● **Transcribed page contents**
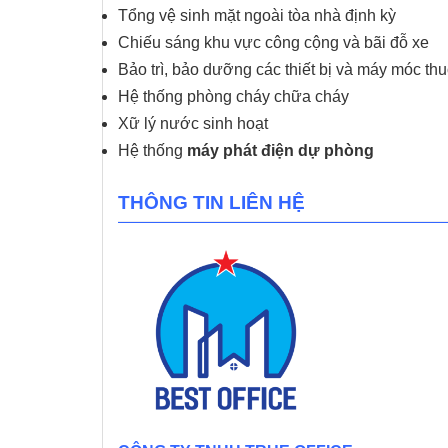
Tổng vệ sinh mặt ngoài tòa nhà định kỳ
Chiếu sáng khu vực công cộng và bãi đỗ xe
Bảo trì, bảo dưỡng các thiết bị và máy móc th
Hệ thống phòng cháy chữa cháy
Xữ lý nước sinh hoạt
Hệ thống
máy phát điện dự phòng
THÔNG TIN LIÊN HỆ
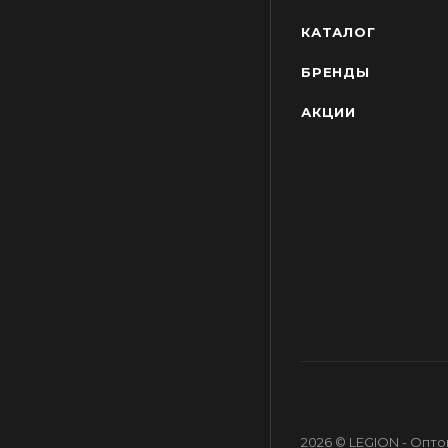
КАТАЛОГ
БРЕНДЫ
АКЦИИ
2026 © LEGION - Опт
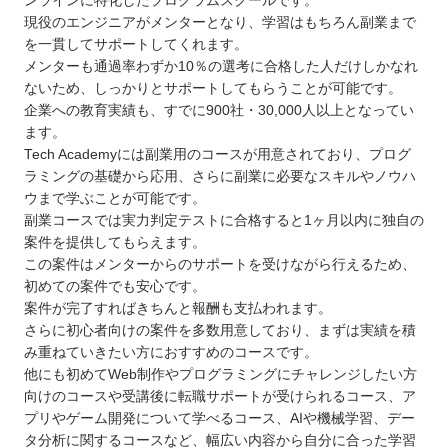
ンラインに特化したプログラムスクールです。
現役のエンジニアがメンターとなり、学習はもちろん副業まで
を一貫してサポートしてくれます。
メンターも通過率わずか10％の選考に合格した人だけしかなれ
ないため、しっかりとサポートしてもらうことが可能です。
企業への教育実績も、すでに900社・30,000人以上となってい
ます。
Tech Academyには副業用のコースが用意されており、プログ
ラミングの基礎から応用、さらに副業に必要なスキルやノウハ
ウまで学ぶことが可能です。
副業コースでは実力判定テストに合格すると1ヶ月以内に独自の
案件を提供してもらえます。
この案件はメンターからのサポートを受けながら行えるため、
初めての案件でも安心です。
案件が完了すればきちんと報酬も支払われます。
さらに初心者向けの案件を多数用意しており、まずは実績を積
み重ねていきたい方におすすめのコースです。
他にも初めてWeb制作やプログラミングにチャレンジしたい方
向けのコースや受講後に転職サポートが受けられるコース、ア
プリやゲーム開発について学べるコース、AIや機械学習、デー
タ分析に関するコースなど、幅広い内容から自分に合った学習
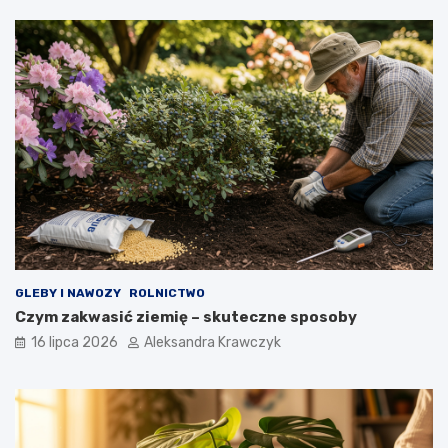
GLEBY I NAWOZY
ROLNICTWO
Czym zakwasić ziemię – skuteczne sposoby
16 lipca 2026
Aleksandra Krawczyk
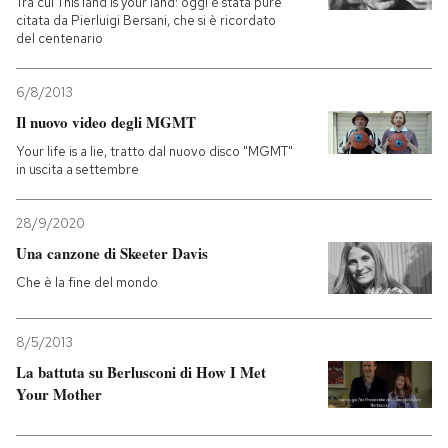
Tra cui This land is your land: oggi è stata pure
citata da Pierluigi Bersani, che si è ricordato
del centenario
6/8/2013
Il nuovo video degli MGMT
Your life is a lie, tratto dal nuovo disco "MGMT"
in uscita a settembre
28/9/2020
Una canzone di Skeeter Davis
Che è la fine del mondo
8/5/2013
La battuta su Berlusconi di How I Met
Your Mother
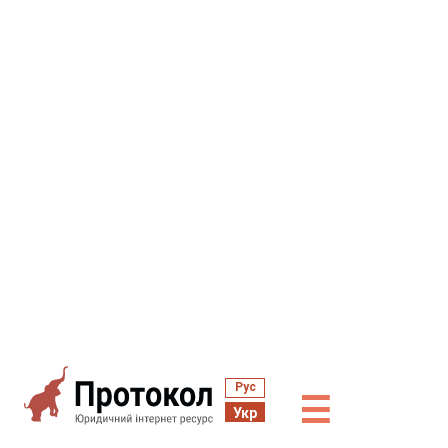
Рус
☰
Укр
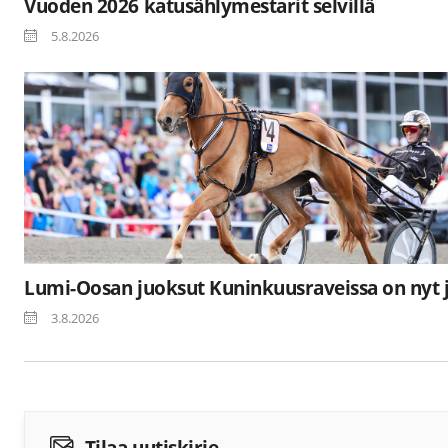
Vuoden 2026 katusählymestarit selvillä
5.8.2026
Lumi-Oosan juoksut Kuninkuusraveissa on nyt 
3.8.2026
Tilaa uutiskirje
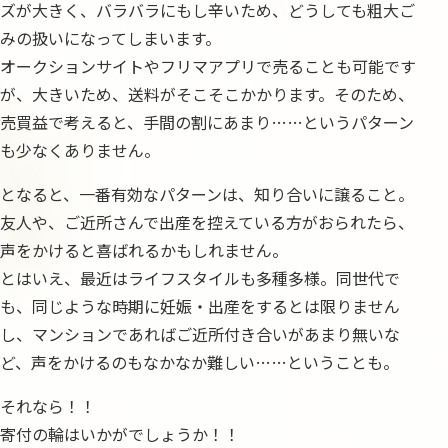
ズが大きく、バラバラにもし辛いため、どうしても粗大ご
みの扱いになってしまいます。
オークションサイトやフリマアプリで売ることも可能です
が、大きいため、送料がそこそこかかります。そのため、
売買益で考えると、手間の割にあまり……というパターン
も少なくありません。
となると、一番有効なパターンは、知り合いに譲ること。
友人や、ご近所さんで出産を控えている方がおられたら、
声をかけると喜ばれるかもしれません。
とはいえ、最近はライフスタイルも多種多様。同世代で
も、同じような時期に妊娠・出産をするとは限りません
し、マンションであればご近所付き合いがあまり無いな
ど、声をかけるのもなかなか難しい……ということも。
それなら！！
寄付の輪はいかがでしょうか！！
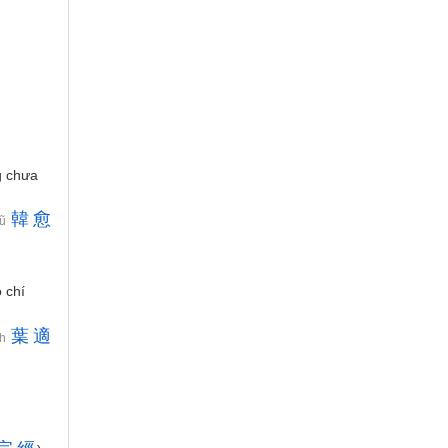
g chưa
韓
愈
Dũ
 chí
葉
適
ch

● **TASK**
In the records, the line containing "ど、声をかけるのもなかなか難しい……ということも。" starts the span and the final line ends it. Output exactly that span, both ends included, with no pictures and nothing else.

● **TASK RESULT**
ど、声をかけるのもなかなか難しい……ということも。
それなら！！
寄付の輪はいかがでしょうか！！
g chưa
韓
愈
Dũ
 chí
葉
適
ch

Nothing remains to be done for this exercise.